The deceased’s obligation to Ioannis for his contributions to the properties in Jeffcott Street or for the sale of his interest in the property at 204-206 Jeffcott Street was not fulfilled by other means. Accordingly, it may be inferred that the obligation continued to the time of the deceased’s death. There was no evidence from Stergios, who communicated with the deceased while he was in Greece, that the deceased had changed his mind regarding his obligations to Ioannis or the distribution of his estate. None of the deceased’s other children were informed of a change of mind. Further, there was no evidence which suggests a falling out between the deceased and Ioannis at any time after the execution of the will in 1984.

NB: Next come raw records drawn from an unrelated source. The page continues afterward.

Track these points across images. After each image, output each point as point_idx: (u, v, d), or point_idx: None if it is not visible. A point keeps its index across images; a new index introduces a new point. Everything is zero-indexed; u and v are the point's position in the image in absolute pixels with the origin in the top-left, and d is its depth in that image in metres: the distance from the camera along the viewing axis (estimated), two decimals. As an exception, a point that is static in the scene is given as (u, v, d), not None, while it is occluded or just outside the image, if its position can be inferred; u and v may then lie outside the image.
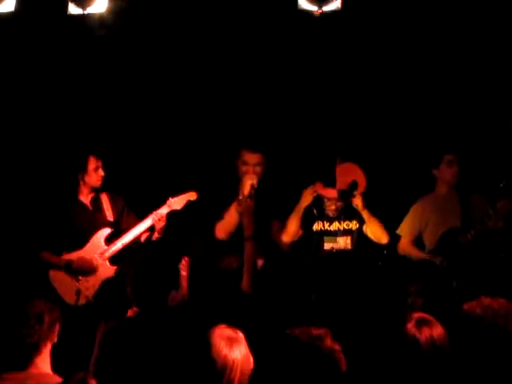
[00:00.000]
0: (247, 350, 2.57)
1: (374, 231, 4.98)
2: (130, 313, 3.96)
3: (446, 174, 5.16)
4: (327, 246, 5.03)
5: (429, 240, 5.18)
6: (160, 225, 4.92)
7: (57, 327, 2.71)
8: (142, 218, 4.95)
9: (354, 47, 5.58)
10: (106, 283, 4.85)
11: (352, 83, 5.79)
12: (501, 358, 2.58)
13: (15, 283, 4.94)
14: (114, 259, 4.90)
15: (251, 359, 2.57)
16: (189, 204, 5.02)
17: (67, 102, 5.83)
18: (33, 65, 5.67)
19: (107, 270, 4.87)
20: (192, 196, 5.02)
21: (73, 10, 5.03)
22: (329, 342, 2.53)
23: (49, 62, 5.68)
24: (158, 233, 4.96)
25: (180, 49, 5.67)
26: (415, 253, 5.19)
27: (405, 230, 5.29)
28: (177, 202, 4.97)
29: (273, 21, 5.40)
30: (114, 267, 4.89)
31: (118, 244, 4.88)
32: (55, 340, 2.70)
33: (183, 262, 4.65)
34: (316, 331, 2.55)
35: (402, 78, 5.71)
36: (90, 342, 4.20)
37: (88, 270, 4.82)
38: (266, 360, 2.57)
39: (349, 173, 4.99)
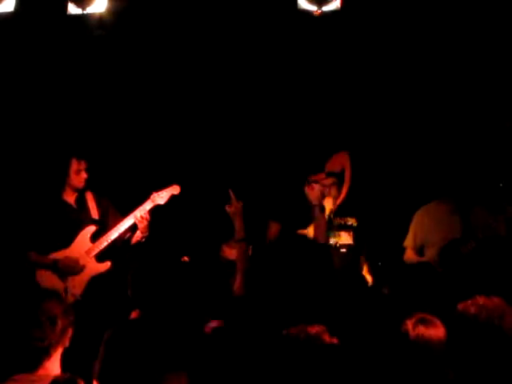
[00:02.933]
0: None
1: None
2: (133, 314, 3.94)
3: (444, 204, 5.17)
4: (332, 240, 5.03)
5: (430, 252, 5.19)
6: (143, 223, 4.86)
7: (69, 332, 2.69)
8: (126, 213, 4.93)
9: (353, 47, 5.58)
10: (98, 282, 4.85)
11: (352, 83, 5.79)
12: (495, 356, 2.57)
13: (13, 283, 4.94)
14: (101, 257, 4.89)
15: None
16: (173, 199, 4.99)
17: (64, 102, 5.82)
18: (32, 65, 5.66)
19: (94, 268, 4.87)
20: (175, 190, 4.99)
21: (72, 9, 5.03)
22: (327, 338, 2.52)
23: (48, 62, 5.68)
24: (142, 232, 4.91)
25: (179, 49, 5.67)
26: (418, 260, 5.16)
27: (407, 240, 5.31)
28: (160, 197, 4.94)
29: (273, 21, 5.40)
30: (101, 264, 4.88)
31: (104, 241, 4.87)
32: (67, 344, 2.68)
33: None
34: (313, 329, 2.54)
35: (402, 78, 5.71)
36: (95, 343, 4.21)
37: (74, 268, 4.81)
38: (267, 361, 2.56)
39: (337, 159, 5.04)
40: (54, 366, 2.62)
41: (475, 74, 5.50)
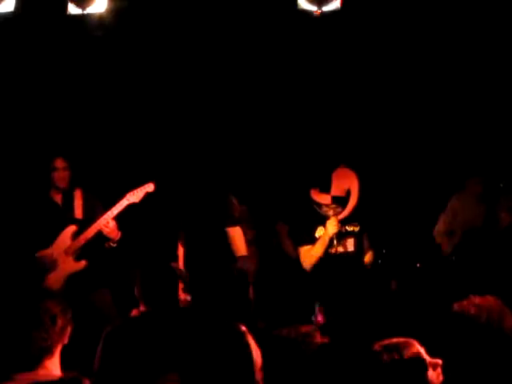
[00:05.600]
0: (255, 344, 2.55)
1: None
2: (133, 312, 3.95)
3: (472, 190, 5.38)
4: (331, 249, 4.99)
5: (453, 240, 5.41)
6: (105, 230, 4.84)
7: (68, 330, 2.70)
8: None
9: (353, 47, 5.58)
10: (80, 282, 4.88)
11: (352, 83, 5.79)
12: (497, 358, 2.55)
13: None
14: (79, 256, 4.92)
15: (259, 353, 2.54)
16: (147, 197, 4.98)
17: (64, 102, 5.82)
18: (32, 65, 5.67)
19: (69, 266, 4.91)
20: (149, 187, 4.96)
21: (72, 10, 5.03)
22: (318, 337, 2.51)
23: (48, 62, 5.68)
24: (110, 237, 4.89)
25: (179, 49, 5.67)
26: (444, 244, 5.46)
27: (439, 221, 5.52)
28: (135, 195, 4.93)
29: (273, 21, 5.40)
30: (77, 263, 4.92)
31: (81, 239, 4.90)
32: (66, 342, 2.69)
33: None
34: (304, 328, 2.53)
35: (402, 78, 5.71)
36: (93, 341, 4.21)
37: (48, 265, 4.86)
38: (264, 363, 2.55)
39: (344, 179, 4.98)
40: (54, 364, 2.62)
41: (476, 74, 5.51)
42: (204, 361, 2.43)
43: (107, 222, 4.84)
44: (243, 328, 2.55)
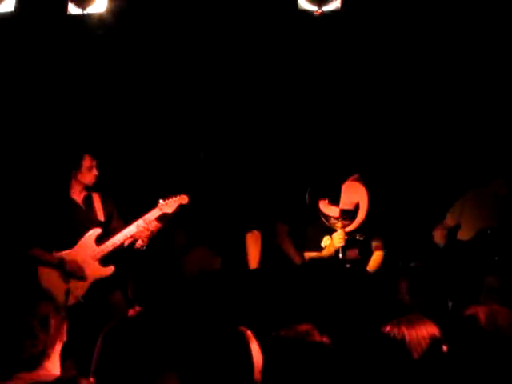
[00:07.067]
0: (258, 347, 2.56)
1: None
2: (131, 312, 3.94)
3: (494, 190, 5.27)
4: (339, 256, 4.98)
5: (463, 234, 5.26)
6: (143, 233, 4.82)
7: (64, 327, 2.68)
8: (134, 218, 4.87)
9: (354, 47, 5.58)
10: (99, 284, 4.85)
11: (352, 84, 5.79)
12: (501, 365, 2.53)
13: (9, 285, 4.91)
14: (104, 260, 4.85)
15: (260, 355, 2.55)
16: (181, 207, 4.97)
17: (65, 102, 5.82)
18: (32, 65, 5.67)
19: (98, 271, 4.83)
20: (183, 199, 4.94)
21: (72, 10, 5.05)
22: (317, 336, 2.51)
23: (48, 62, 5.68)
24: (143, 241, 4.86)
25: (180, 49, 5.67)
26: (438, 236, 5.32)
27: (449, 215, 5.33)
28: (168, 206, 4.90)
29: (273, 21, 5.40)
30: (105, 269, 4.85)
31: (109, 245, 4.83)
32: (64, 339, 2.67)
33: None
34: (302, 327, 2.53)
35: (402, 78, 5.71)
36: (91, 341, 4.20)
37: (79, 269, 4.78)
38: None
39: (354, 192, 4.95)
40: (53, 364, 2.61)
41: (476, 74, 5.50)
42: (202, 361, 2.43)
43: (144, 227, 4.80)
44: (248, 332, 2.55)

Another fact of note is that all of the deceased’s important papers previously located in a drawer in the upstairs room are missing, not just his 1984 will. The deceased may have taken papers to Greece or he may have left them all in Australia. The evidence suggested that Venatoula had possession of the important papers while she resided in the home property. In either case, I am of the view that it is very unlikely that the deceased destroyed all of the papers. Hence, it is probable that the deceased’s important papers including his will of 1984 were lost.
Based on the totality of the evidence, I am satisfied, on the balance of probabilities, that, even though the 1984 will is missing, it is more likely than not that the reason for it being missing is something other than that the deceased destroyed it with the intention of revoking it.[30] Accordingly, I am satisfied that there is sufficiently strong evidence to rebut the presumption of revocation.
[30] Adopting the language of Campbell J in Cahill v Rhodes [2002] NSWSC 561 at [68] where he is drawing on Sugden v Lord St Leonards (1876) LR 1 PD 154 and Finch v Finch (1867) LR 1 P & D 371.
There is one further matter to be mentioned. The deceased executed a will on 24 November 1960. Given my findings in relation to the deceased’s will of 1984, I am of the view that the 1960 will was revoked by the 1984 will.
Conclusion
I have reached the conclusion that the copy will should be admitted to probate limited until the original will or a more authentic copy of it be brought into and left in the Probate Registry of this Court. I consider that the presumption of revocation does not arise, but that if it did arise, it has been rebutted.
I direct the applicants to prepare minutes of orders to give effect to the above reasons.